***** Excerpted passage *****

In this book, I suggest that these trends [towards polarization] intensify an underlying demographic phenomenon: the communities of white working class people who once occupied the political middle have decreased in size and moved to the fringes, and American and European societies are scrambling to recalibrate how they might rebuild the centrist coalitions that engender progress.
The book makes use of both ethnographic and survey research to attempt to understand the political psychology of these populations of men and women in Western Europe and the United States -- low-skilled workers with limited education beyond secondary school, and with shrinking opportunities in the economies of the 2000s.

A particularly interesting feature of the book is the ethnographic attempt Gest makes to understand the mechanisms and content of this migration of political identity. Gest conducted open-ended interviews with working class men and women in East London and Youngstown, Ohio in the United States -- both cities that were devastated by the loss of industrial jobs and the weakening of the social safety net in the 1970s and 1980s. He calls these "post-traumatic cities" (7). He addresses the fact that white working class people in those cities and elsewhere now portray themselves as a disadvantaged minority.
There and elsewhere, the white working class populations I consider are consumed by a nostalgia that expresses bitter resentment toward the big companies that abandoned their city, a government that did little to stop them from leaving, and a growing share of visible minorities who are altering their neighborhoods’ complexion. (10)
The political psychology of resentment plays a large role in the populations he studies -- resentment of government that fails to deliver, resentment of immigrants, resentment of affirmative action for racial minorities. The other large idea that Gest turns to is marginality -- the idea that these groups have that their voices will not be heard and that the powerful agents in society do not care about their fates.

*****

§ **Task to complete**:
Write out the portion of the excerpt on the white working class starting at "A particularly interesting" and ending at "a disadvantaged minority.". Rely only on the excerpt on the white working class.

***** Information given *****

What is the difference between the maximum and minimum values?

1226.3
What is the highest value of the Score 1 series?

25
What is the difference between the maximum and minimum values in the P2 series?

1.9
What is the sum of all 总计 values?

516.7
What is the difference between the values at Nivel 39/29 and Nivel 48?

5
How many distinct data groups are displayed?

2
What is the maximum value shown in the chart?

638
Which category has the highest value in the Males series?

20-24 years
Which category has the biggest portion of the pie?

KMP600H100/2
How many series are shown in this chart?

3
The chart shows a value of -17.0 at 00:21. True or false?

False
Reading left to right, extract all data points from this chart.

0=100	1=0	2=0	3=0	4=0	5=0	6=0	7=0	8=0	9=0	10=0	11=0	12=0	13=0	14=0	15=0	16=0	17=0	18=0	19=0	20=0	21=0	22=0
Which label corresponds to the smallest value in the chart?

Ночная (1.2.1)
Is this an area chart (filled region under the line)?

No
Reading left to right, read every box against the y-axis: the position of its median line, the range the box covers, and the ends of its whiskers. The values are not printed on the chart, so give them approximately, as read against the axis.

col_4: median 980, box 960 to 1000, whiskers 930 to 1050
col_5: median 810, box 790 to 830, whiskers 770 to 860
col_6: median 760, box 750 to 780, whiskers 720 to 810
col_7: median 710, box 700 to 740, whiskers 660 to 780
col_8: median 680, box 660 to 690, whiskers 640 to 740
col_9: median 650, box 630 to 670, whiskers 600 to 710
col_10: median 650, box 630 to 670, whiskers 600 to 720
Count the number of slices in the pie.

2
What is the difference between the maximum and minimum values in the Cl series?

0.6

*****

§ **Written solution**:
A particularly interesting feature of the book is the ethnographic attempt Gest makes to understand the mechanisms and content of this migration of political identity. Gest conducted open-ended interviews with working class men and women in East London and Youngstown, Ohio in the United States -- both cities that were devastated by the loss of industrial jobs and the weakening of the social safety net in the 1970s and 1980s. He calls these "post-traumatic cities" (7). He addresses the fact that white working class people in those cities and elsewhere now portray themselves as a disadvantaged minority.